“Why don’t these agencies talk to each other?!” You don’t have to live in a major metropolis to live the frustration of systems that seem vitally interconnected, but aren’t.
Yet as Dr. Irving Wladawsky-Berger shared in a recent post, “until recently, we did not have the proper technologies and tools so we can begin to analyze, model and attempt to optimize the city as a holistic system. Advances in technology, as well as in our understanding of complex systems are making that now possible, although we are still in the very early stages” (emphasis added).
Dr. Wladawky-Berger explores the different systems cities will use to grow and distinguish themselves: its infrastructure, its business, and its people.
But, in the end, the top asset of a city is its human capital, – its ability to attract and retain talented people. Doing so requires attention to a number of basic human services, like education, health care and public safety. But it also includes a rich variety of social, community and cultural services that will appeal to the people and families from all over the world that the city wants to attract, both as residents and visitors.
He further suggests that it’s more than just smart management of a city’s systems: it’s specialization in the things that matter most to its residents, and these things will vary from city to city, around the world.
Cities are hardly homogeneous.

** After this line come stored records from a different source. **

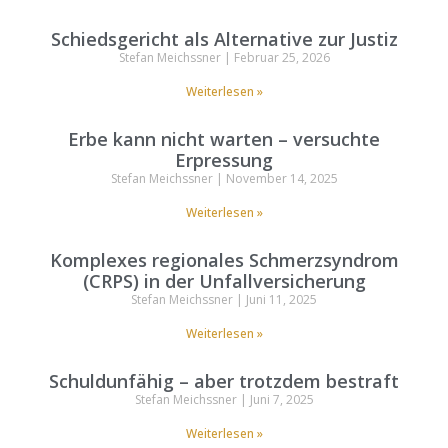
Schiedsgericht als Alternative zur Justiz
Stefan Meichssner
Februar 25, 2026
Weiterlesen »
Erbe kann nicht warten – versuchte
Erpressung
Stefan Meichssner
November 14, 2025
Weiterlesen »
Komplexes regionales Schmerzsyndrom
(CRPS) in der Unfallversicherung
Stefan Meichssner
Juni 11, 2025
Weiterlesen »
Schuldunfähig – aber trotzdem bestraft
Stefan Meichssner
Juni 7, 2025
Weiterlesen »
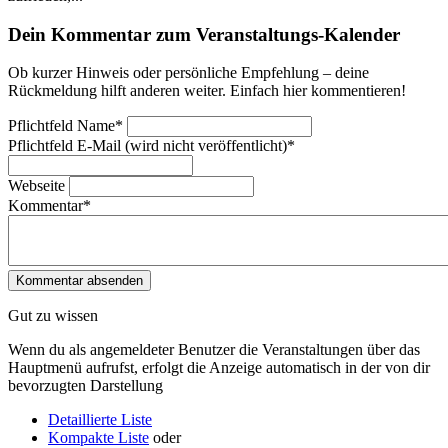
Dein Kommentar zum Veranstaltungs-Kalender
Ob kurzer Hinweis oder persönliche Empfehlung – deine
Rückmeldung hilft anderen weiter. Einfach hier kommentieren!
Pflichtfeld
Name
*
Pflichtfeld
E-Mail (wird nicht veröffentlicht)
*
Webseite
Kommentar
*
Gut zu wissen
Wenn du als angemeldeter Benutzer die Veranstaltungen über das
Hauptmenü aufrufst, erfolgt die Anzeige automatisch in der von dir
bevorzugten Darstellung
Detaillierte Liste
Kompakte Liste
oder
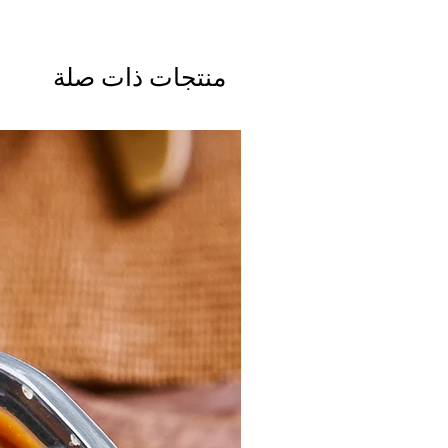
منتجات ذات صلة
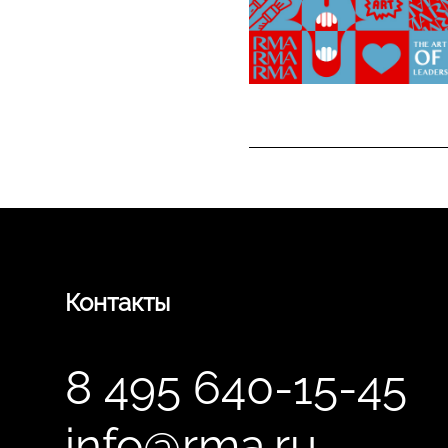
Контакты
8 495 640-15-45
info@rma.ru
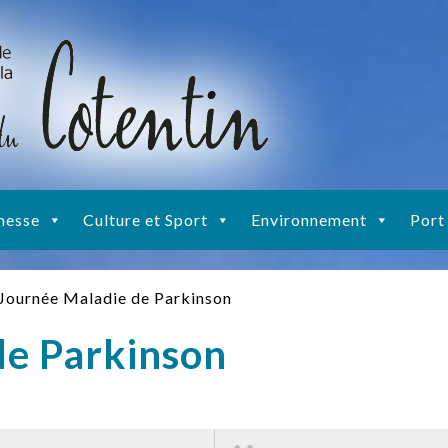
nesse
Culture et Sport
Environnement
Port
Journée Maladie de Parkinson
de Parkinson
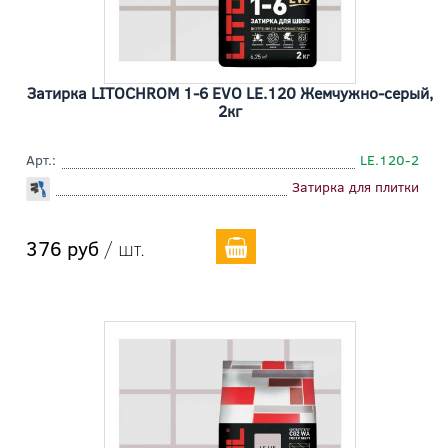
Затирка LITOCHROM 1-6 EVO LE.120 Жемчужно-серый,
2кг
Арт.:
LE.120-2
Затирка для плитки
376 руб
/ шт.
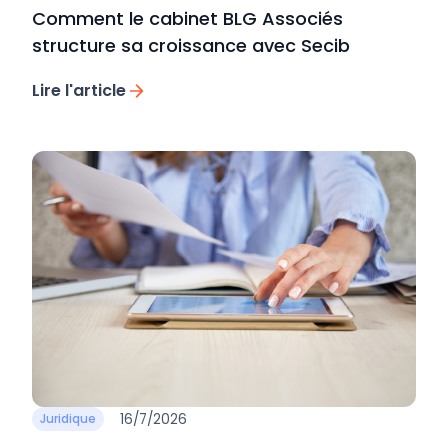
Comment le cabinet BLG Associés
structure sa croissance avec Secib
Lire l'article
16/7/2026
Juridique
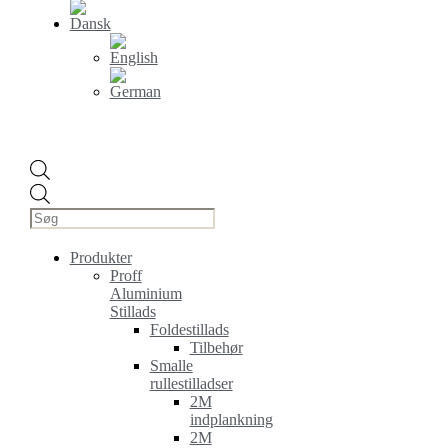
Products
search
Produkter
Proff
Aluminium
Stillads
Foldestillads
Tilbehør
Smalle
rullestilladser
2M
indplankning
2M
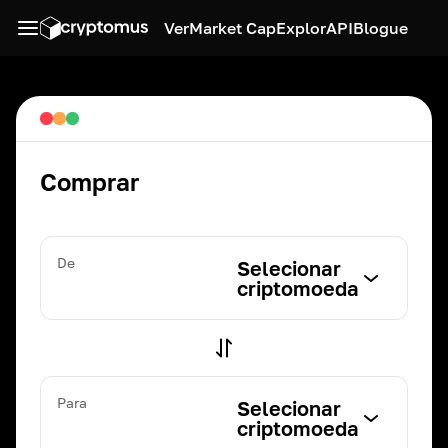
Ver
Market Cap
Explor
API
Blogue
Comprar
De
Selecionar
criptomoeda
Para
Selecionar
criptomoeda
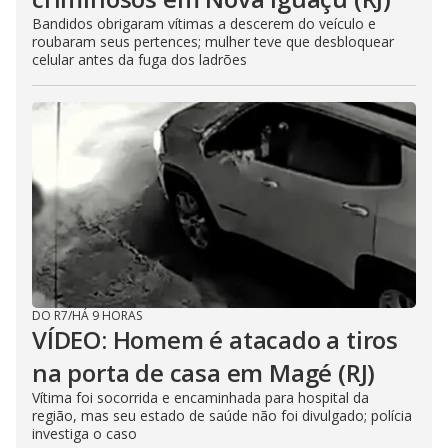
Bandidos obrigaram vítimas a descerem do veículo e
roubaram seus pertences; mulher teve que desbloquear
celular antes da fuga dos ladrões
DO R7
/
HÁ 9 HORAS
VÍDEO: Homem é atacado a tiros
na porta de casa em Magé (RJ)
Vítima foi socorrida e encaminhada para hospital da
região, mas seu estado de saúde não foi divulgado; polícia
investiga o caso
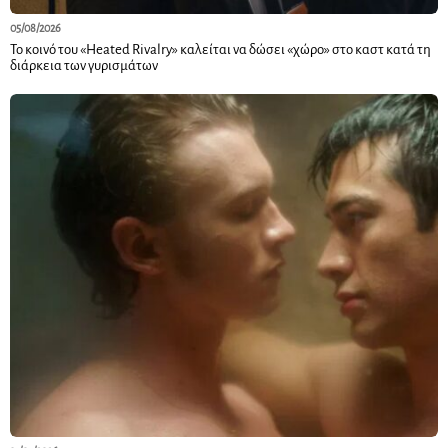
05/08/2026
Το κοινό του «Heated Rivalry» καλείται να δώσει «χώρο» στο καστ κατά τη
διάρκεια των γυρισμάτων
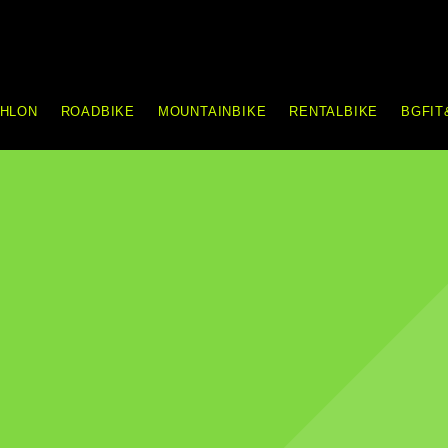
THLON
ROADBIKE
MOUNTAINBIKE
RENTALBIKE
BGFIT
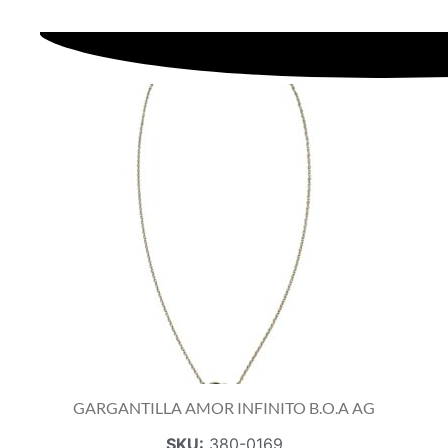
GARGANTILLA AMOR INFINITO B.O.A AG
SKU:
380-0169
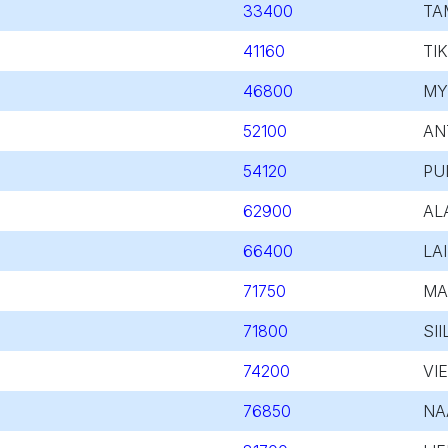
33400
TA
41160
TI
46800
MY
52100
AN
54120
PU
62900
AL
66400
LA
71750
MA
71800
SII
74200
VI
76850
NA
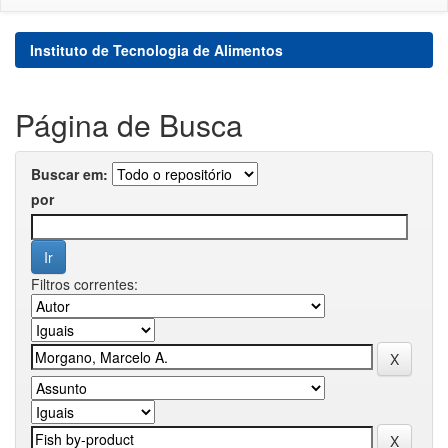
Instituto de Tecnologia de Alimentos
Página de Busca
Buscar em:
por
Filtros correntes:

Each city has its own unique style and character, reflecting the key values that its citizens and their elected leaders choose to emphasize. The style and character of a city are particularly important in our increasingly global, mobile world. While poorer people will clearly go to those cities and regions where they can best get a job and earn a living, those with more education, marketable skills or financial means will choose to live in those places that offer them and their families the quality of life they are looking for. These are clearly the kind of talented, entrepreneurial and innovative people that cities are increasingly competing to attract.
What will your city be when it grows up? And what can a city’s leaders … and its citizens … do now towards those goals? Many cities are defining a new vision, and as Irving summarized from his Berlin experience, “The challenges are enormous, but so are the opportunities to now do something about them.”